COURTESY: U.S. GEOLOGICAL SURVEY
This undated photo shows the copper striped blue-tailed skink (Emoia impar).

The copper striped blue-tailed skink (Emoia impar) has become extinct from the Hawaiian islands, the U.S. Geological Survey said today.

The skink, a sleek lizard with smooth, polished scales and a long, sky-blue tail, was last confirmed on Kauai’s Na Pali coast in the 1960s, a USGS news release said. Repeated field surveys on Kauai, Oahu, Maui and Hawaii islands from 1988 to 2008 have yielded no sightings or specimens.

The exact causes of the skink’s extinction in Hawaii are unclear. Scientists said factors could include loss of habitat from human development and predation from introduced species.

"There’s some evidence that an invasive ant was preying on these skinks," says Robert Fisher, a biologist with the USGS Western Ecological Research Center. "That’s a new factor we’ll need to examine as we look out for other at-risk species in the Pacific islands."

This variety of skink was once common in Hawaii and can still be found on many other Pacific islands, Fisher said.

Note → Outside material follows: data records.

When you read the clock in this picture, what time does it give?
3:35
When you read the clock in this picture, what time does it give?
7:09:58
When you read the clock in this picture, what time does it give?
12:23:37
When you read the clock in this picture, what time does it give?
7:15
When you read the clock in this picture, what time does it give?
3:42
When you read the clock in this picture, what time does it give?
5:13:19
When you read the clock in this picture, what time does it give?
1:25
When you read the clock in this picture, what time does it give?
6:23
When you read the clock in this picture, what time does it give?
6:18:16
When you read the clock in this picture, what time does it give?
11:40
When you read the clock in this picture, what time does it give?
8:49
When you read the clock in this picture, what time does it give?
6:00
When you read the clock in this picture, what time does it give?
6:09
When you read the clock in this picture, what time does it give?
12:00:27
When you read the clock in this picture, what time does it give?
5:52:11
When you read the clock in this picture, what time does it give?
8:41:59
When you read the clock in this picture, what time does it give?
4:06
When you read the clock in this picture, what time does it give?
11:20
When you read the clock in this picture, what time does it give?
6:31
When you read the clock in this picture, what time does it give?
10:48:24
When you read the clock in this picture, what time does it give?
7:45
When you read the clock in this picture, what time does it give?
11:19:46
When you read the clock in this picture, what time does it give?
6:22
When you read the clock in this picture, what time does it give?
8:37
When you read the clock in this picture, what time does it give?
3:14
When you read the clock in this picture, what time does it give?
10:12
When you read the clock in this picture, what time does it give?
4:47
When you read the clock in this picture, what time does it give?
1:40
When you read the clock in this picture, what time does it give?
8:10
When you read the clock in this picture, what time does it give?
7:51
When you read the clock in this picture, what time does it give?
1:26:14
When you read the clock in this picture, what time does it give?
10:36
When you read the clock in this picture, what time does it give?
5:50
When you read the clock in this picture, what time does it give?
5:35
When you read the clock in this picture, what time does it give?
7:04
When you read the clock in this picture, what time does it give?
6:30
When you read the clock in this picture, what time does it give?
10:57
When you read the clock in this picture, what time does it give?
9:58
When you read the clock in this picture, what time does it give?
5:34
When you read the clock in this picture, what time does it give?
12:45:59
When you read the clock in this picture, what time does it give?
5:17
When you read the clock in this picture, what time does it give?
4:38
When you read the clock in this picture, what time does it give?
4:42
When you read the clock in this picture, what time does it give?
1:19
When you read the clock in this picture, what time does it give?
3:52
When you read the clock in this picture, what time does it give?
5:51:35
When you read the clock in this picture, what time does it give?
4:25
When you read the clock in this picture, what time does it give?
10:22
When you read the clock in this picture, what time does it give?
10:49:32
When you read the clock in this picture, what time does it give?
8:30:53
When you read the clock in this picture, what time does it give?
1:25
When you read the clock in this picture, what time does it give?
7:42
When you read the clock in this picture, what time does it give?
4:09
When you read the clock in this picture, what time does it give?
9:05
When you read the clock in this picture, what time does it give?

Fisher and colleague Ivan Ineichof the Muséum national d’Histoire naturellein Paris announced their findings on the skink this month in the international conservation journal "Oryx," published by Fauna and Flora International.

"No other landscape in these United States has been more impacted by extinction events and species invasions in historic times than the Hawaiian Islands, with as yet unknown long-term cascading consequences to the ecosystem," said U.S. Geological Survey director Marcia McNutt. "Today, we close the book on one more animal that is unlikely to ever be re-established in this fragile island home."